In the problem we're given that $ \hat{A}|0 \rangle = |0\rangle -2i|1 \rangle$ and that $ \hat{A}|1 \rangle = 2|0 \rangle -i |1 \rangle$.
We want to know what $\hat{A}^{\dagger}|0\rangle, \hat{A}^{\dagger}|1\rangle$ are using the definition of an adjoint operator, $$\langle \psi \mid A^{\dagger}\phi \rangle = \langle \phi\mid A\psi \rangle^* $$ When I try to use this definition I get lost, but I have a value for A via my own methods on the information in sentence 1. How would I use the definition of adjoint to get the same answer as below?
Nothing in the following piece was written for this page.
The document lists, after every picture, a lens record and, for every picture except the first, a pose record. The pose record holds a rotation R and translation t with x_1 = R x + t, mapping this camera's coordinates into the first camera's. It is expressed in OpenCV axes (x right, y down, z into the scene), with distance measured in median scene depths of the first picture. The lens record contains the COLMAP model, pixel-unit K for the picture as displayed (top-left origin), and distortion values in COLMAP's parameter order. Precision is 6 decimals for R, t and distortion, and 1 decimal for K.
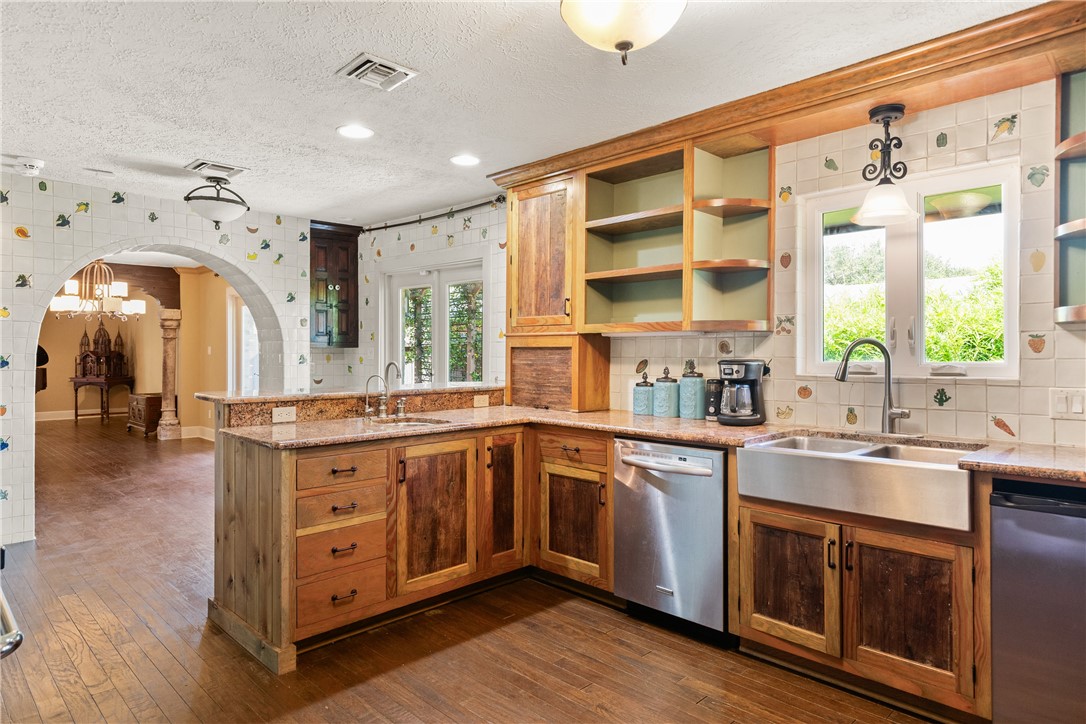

I got, $$\hat{A} = \left(\begin{matrix} -i & 2i \\ 2 & 1\end{matrix}\right), \hat{A}^{\dagger} = \left(\begin{matrix} 1 & -2i \\ -2 & -i\end{matrix}\right) $$
Rewriting the definition so it can be used in our case as follows $$ \langle \psi |A^{\dagger}\phi \rangle = \langle \phi|A\psi \rangle^* \iff \langle \psi | A^{\dagger}|\phi \rangle = \langle \phi| A|\psi \rangle^* $$ using the definition you have to find the matrix elements $A^\dagger_{j,k}$ of the operator $\hat A^\dagger$ $$ A^\dagger_{j,k} = \langle j | A^{\dagger}|k \rangle = \langle k| A|j \rangle^* $$ Since we have $\hat{A}|0 \rangle = |0\rangle -2i|1 \rangle$ and $\hat{A}|1 \rangle = 2|0 \rangle -i |1 \rangle$ you can find, for example $$ A^\dagger_{0,1} = \langle 0 | A^{\dagger}|1 \rangle = \langle 1| A|0 \rangle^* = (-2i)^* = 2i $$ and the matrix of $\hat A^\dagger$ is $$ \hat{A}^{\dagger} = \left(\begin{matrix} 1 & 2i \\ 2 & i\end{matrix}\right) $$ The operator in the dyadic form $$ \hat A^\dagger = |0\rangle\langle0| + 2i|0\rangle\langle1| + 2|1\rangle\langle0| + i|1\rangle\langle1| $$ Now you can find $\hat{A}^{\dagger}|0\rangle , \hat{A}^{\dagger}|1\rangle$